They ran and jumped, danced and sang, laughed and cheered – just like hundreds of other grade school kids at summer camp in San Diego. But, the 300 lucky third- through fifth-graders that are attending the “Summer Engineering Experience for Kids” (SEEK) on the San Diego State University campus, are doing – and learning – a lot more than that.
This is only the second summer the free, three-week SEEK camp has been offered in San Diego and SDG&E again is a major sponsor of the program. The National Society of Black Engineers (NSBE) came up with the idea back in 2007 to increase student’s aptitude in math and science as well as their interest in pursuing science, technology, engineering, and math (STEM) career fields by engaging in interactive, team-based engineering projects. NSBE has facilitated the start of a number of camps both in the Midwest & East Coast. Last year was the first SEEK camp on the West Coast.
“The goal of the camp is to provide minority kids with role models who can show them that ‘A&E’ in our underserved communities doesn’t have to stand for athletes and entertainers; it also can mean ‘academic excellence,’” said Carl Mack, executive director of NSBE.
“SEEK is such an innovative program,” said Mike Niggli, SDG&E’s president and chief operating officer. “College students who are NSBE members serve as mentors who engage these young minds through hands-on projects to learn the fundamentals of math, science, and engineering. I’ve seen these kids in action and their energy and enthusiasm are good indicators that learning these subjects can be fun!”

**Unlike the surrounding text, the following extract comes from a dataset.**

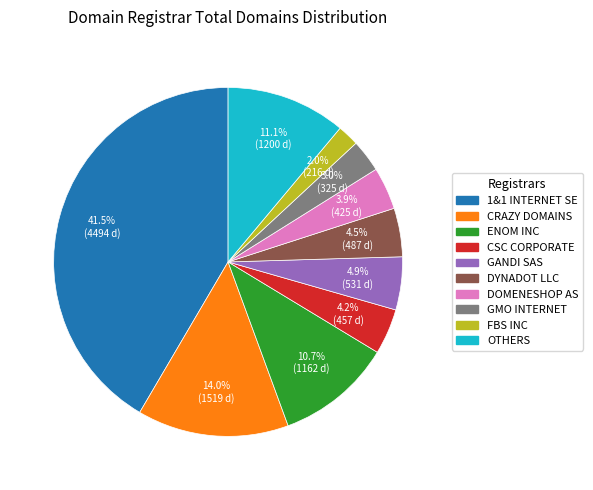

Does any single category account for the majority?

No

Niggli challenged three SDG&E engineers to develop an “energy-related” piece of the curriculum for this summer’s SEEK camp. Kazeem Omidiji, an associate engineer on the Sunrise Powerlink project, Christian Henderson, an engineer II in Grid Operations and Henry Cobb, an engineer II in Distribution Operations, came up with the idea of building a mini, solar-powered car. The trio collaborated on securing the vehicle design, which sports a solar panel about the size of a credit card. They also wrote the lesson plan and construction directions, and taught the module to the mentors, who then educated the students and challenged the students to design their own car body.
“As the kids built the models, they learned basic math and power engineering concepts, and when they raced their customized cars, the vehicles were judged on speed, weight and accuracy,” said Omidiji.
“It’s a great feeling to watch the kids have so much fun putting their cars together and then racing them,” said Cobb. “I think I’ve had almost as much fun as they have and it’s nice to know you’re helping prepare these students for a possible future career as a scientist or engineer.”
The local SEEK camp is made possible thanks to contributions from companies including SDG&E, Solar Turbines, Northrup Grumman, San Diego State University, Life Technologies and Accurate Engineering. This year, the U.S. Marines was a major supporter to the camp.
“Like SDG&E, other employers in the energy and technology industries, as well as the military, are aware we need to keep the workforce pipeline filled with young people who have the right set of skills to meet the challenges of the future,” said Niggli.